■ **TASK GOAL**
Transcribe the entries below with complete accuracy, excluding the pictures.

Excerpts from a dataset

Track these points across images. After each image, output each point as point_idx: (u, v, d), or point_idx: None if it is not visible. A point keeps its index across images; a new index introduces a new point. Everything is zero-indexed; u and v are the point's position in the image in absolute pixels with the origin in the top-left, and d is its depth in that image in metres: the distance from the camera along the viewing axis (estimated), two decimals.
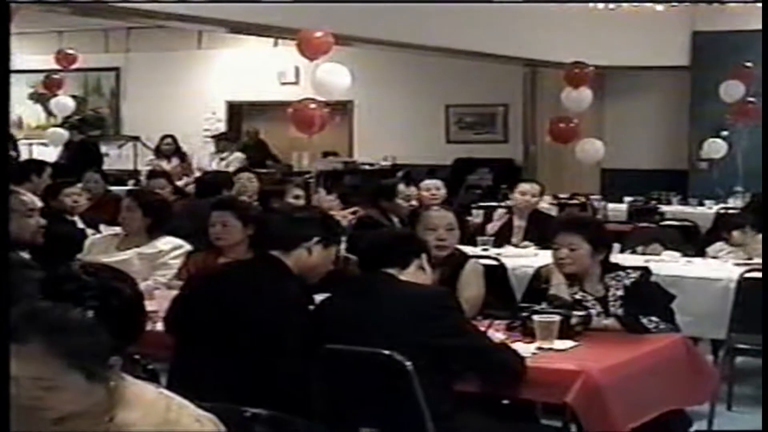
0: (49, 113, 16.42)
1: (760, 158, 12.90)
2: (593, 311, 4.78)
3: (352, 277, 4.66)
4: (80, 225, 7.80)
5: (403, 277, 4.19)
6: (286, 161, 16.77)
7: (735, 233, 7.39)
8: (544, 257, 5.93)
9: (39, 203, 7.28)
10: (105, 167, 14.44)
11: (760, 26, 12.53)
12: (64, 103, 15.30)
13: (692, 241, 8.41)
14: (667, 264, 6.90)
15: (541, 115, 14.66)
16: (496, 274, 6.11)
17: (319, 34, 9.73)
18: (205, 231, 5.99)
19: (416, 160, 15.88)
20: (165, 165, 13.92)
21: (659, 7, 14.19)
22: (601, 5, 13.83)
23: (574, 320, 4.55)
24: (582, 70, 12.50)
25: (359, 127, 17.13)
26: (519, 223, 8.37)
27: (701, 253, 7.49)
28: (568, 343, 4.40)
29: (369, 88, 15.78)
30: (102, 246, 6.44)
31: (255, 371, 3.95)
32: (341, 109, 16.08)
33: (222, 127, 17.37)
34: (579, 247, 4.91)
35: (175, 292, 4.68)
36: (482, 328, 4.41)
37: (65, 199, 8.03)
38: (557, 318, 4.43)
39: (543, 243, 6.41)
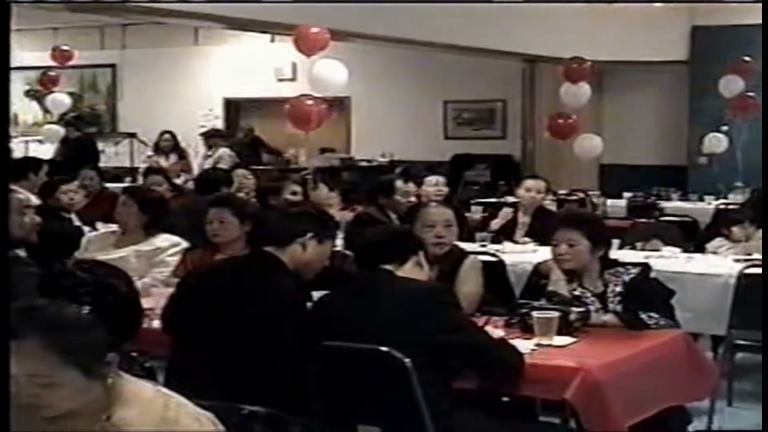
0: (45, 110, 16.41)
1: (760, 153, 12.90)
2: (592, 307, 4.78)
3: (350, 274, 4.65)
4: (77, 222, 7.79)
5: (400, 274, 4.19)
6: (280, 159, 16.78)
7: (735, 229, 7.39)
8: (543, 253, 5.93)
9: (35, 200, 7.30)
10: (101, 164, 14.43)
11: (759, 21, 12.53)
12: (60, 100, 15.29)
13: (692, 236, 8.41)
14: (667, 260, 6.90)
15: (540, 110, 14.68)
16: (495, 271, 6.11)
17: (315, 30, 9.73)
18: (203, 228, 5.99)
19: (414, 157, 15.87)
20: (163, 162, 13.92)
21: (658, 3, 14.19)
22: None
23: (573, 316, 4.55)
24: (580, 65, 12.50)
25: (357, 123, 17.14)
26: (524, 219, 8.33)
27: (701, 249, 7.49)
28: (567, 340, 4.39)
29: (366, 84, 15.79)
30: (99, 243, 6.43)
31: (252, 368, 3.95)
32: (338, 105, 16.09)
33: (219, 123, 17.38)
34: (578, 243, 4.91)
35: (172, 290, 4.68)
36: (479, 324, 4.41)
37: (62, 196, 8.03)
38: (556, 314, 4.43)
39: (546, 240, 6.41)
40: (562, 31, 13.39)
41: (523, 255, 7.05)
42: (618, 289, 4.89)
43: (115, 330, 2.58)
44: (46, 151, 15.07)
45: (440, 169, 13.81)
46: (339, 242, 7.48)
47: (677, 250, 7.29)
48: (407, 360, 3.81)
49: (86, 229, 7.47)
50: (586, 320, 4.63)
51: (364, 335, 3.93)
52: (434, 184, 9.23)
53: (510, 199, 11.85)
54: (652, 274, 5.11)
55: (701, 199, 12.70)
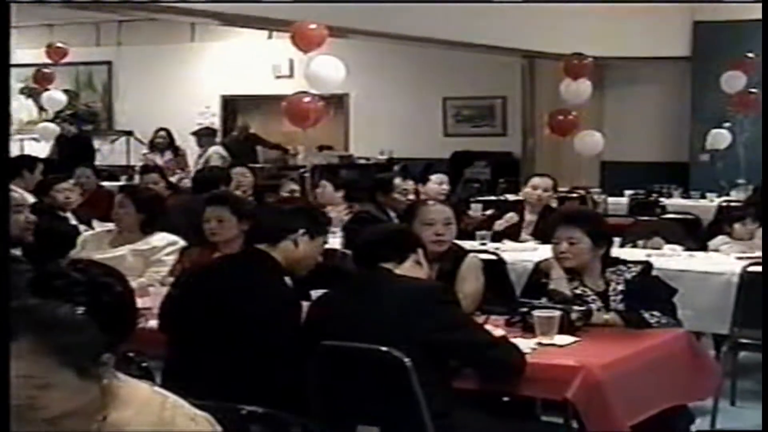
0: (41, 108, 16.41)
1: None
2: (594, 306, 4.78)
3: (349, 272, 4.65)
4: (73, 221, 7.79)
5: (399, 273, 4.19)
6: (281, 156, 16.77)
7: (737, 226, 7.39)
8: (543, 252, 5.93)
9: (30, 199, 7.30)
10: (97, 162, 14.44)
11: (761, 16, 12.51)
12: (55, 97, 15.28)
13: (694, 234, 8.40)
14: (669, 258, 6.89)
15: (540, 107, 14.67)
16: (495, 269, 6.11)
17: (313, 26, 9.72)
18: (200, 227, 5.99)
19: (413, 154, 15.87)
20: (158, 159, 13.92)
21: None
22: None
23: (574, 315, 4.55)
24: (581, 61, 12.49)
25: (355, 120, 17.14)
26: (530, 218, 8.29)
27: (703, 247, 7.48)
28: (568, 339, 4.39)
29: (365, 81, 15.78)
30: (95, 242, 6.43)
31: (248, 367, 3.96)
32: (336, 102, 16.08)
33: (217, 121, 17.38)
34: (579, 241, 4.91)
35: (169, 289, 4.69)
36: (479, 323, 4.41)
37: (57, 194, 8.02)
38: (557, 313, 4.43)
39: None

■ **ANSWER AREA**
Track these points across images. After each image, output each point as point_idx: (u, v, d), or point_idx: None if it is not visible. A point keeps its index across images; a new index introduces a new point. Everything is zero-indexed; u and v are the point's position in the image in absolute pixels with the origin in the top-left, and d is its depth in that image in metres: the distance from the camera along the viewing axis (estimated), two decimals.
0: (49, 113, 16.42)
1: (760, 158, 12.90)
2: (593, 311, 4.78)
3: (352, 277, 4.66)
4: (80, 225, 7.80)
5: (403, 277, 4.19)
6: (286, 161, 16.77)
7: (735, 233, 7.39)
8: (544, 257, 5.93)
9: (39, 203, 7.28)
10: (105, 167, 14.44)
11: (760, 26, 12.53)
12: (64, 103, 15.30)
13: (692, 241, 8.41)
14: (667, 264, 6.90)
15: (541, 115, 14.66)
16: (496, 274, 6.11)
17: (319, 34, 9.73)
18: (205, 231, 5.99)
19: (416, 160, 15.88)
20: (165, 165, 13.92)
21: (659, 7, 14.19)
22: (601, 5, 13.83)
23: (574, 320, 4.55)
24: (582, 70, 12.50)
25: (359, 127, 17.13)
26: (519, 223, 8.37)
27: (701, 253, 7.49)
28: (568, 343, 4.40)
29: (369, 88, 15.78)
30: (102, 246, 6.44)
31: (255, 371, 3.95)
32: (341, 109, 16.08)
33: (222, 127, 17.37)
34: (579, 247, 4.91)
35: (175, 292, 4.68)
36: (482, 328, 4.41)
37: (65, 199, 8.03)
38: (557, 318, 4.43)
39: (543, 243, 6.41)
0: (45, 110, 16.41)
1: (760, 153, 12.90)
2: (592, 307, 4.78)
3: (350, 274, 4.65)
4: (77, 222, 7.79)
5: (400, 274, 4.19)
6: (280, 159, 16.78)
7: (735, 229, 7.39)
8: (543, 253, 5.93)
9: (35, 200, 7.30)
10: (101, 164, 14.43)
11: (759, 21, 12.53)
12: (60, 100, 15.29)
13: (692, 236, 8.41)
14: (667, 260, 6.90)
15: (540, 110, 14.68)
16: (495, 271, 6.11)
17: (315, 30, 9.73)
18: (203, 228, 5.99)
19: (414, 157, 15.87)
20: (163, 162, 13.92)
21: (658, 3, 14.19)
22: None
23: (573, 316, 4.55)
24: (580, 65, 12.50)
25: (357, 123, 17.14)
26: (524, 219, 8.33)
27: (701, 249, 7.49)
28: (567, 340, 4.39)
29: (366, 84, 15.79)
30: (99, 243, 6.43)
31: (252, 368, 3.95)
32: (338, 105, 16.09)
33: (219, 123, 17.38)
34: (578, 243, 4.91)
35: (172, 290, 4.68)
36: (479, 324, 4.41)
37: (62, 196, 8.03)
38: (556, 314, 4.43)
39: (546, 240, 6.41)
40: (562, 31, 13.39)
41: (523, 255, 7.05)
42: (618, 289, 4.89)
43: (115, 330, 2.58)
44: (46, 151, 15.07)
45: (440, 169, 13.81)
46: (339, 242, 7.48)
47: (677, 250, 7.29)
48: (407, 360, 3.81)
49: (86, 229, 7.47)
50: (586, 320, 4.63)
51: (364, 335, 3.93)
52: (434, 184, 9.23)
53: (510, 199, 11.85)
54: (652, 274, 5.11)
55: (701, 199, 12.70)
0: (41, 108, 16.41)
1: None
2: (594, 306, 4.78)
3: (349, 272, 4.65)
4: (73, 221, 7.79)
5: (399, 273, 4.19)
6: (281, 156, 16.77)
7: (737, 226, 7.39)
8: (543, 252, 5.93)
9: (30, 199, 7.30)
10: (97, 162, 14.44)
11: (761, 16, 12.51)
12: (55, 97, 15.28)
13: (694, 234, 8.40)
14: (669, 258, 6.89)
15: (540, 107, 14.67)
16: (495, 269, 6.11)
17: (313, 26, 9.72)
18: (200, 227, 5.99)
19: (413, 154, 15.87)
20: (158, 159, 13.92)
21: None
22: None
23: (574, 315, 4.55)
24: (581, 61, 12.49)
25: (355, 120, 17.14)
26: (530, 218, 8.29)
27: (703, 247, 7.48)
28: (568, 339, 4.39)
29: (365, 81, 15.78)
30: (95, 242, 6.43)
31: (248, 367, 3.96)
32: (336, 102, 16.08)
33: (217, 121, 17.38)
34: (579, 241, 4.91)
35: (169, 289, 4.69)
36: (479, 323, 4.41)
37: (57, 194, 8.02)
38: (557, 313, 4.43)
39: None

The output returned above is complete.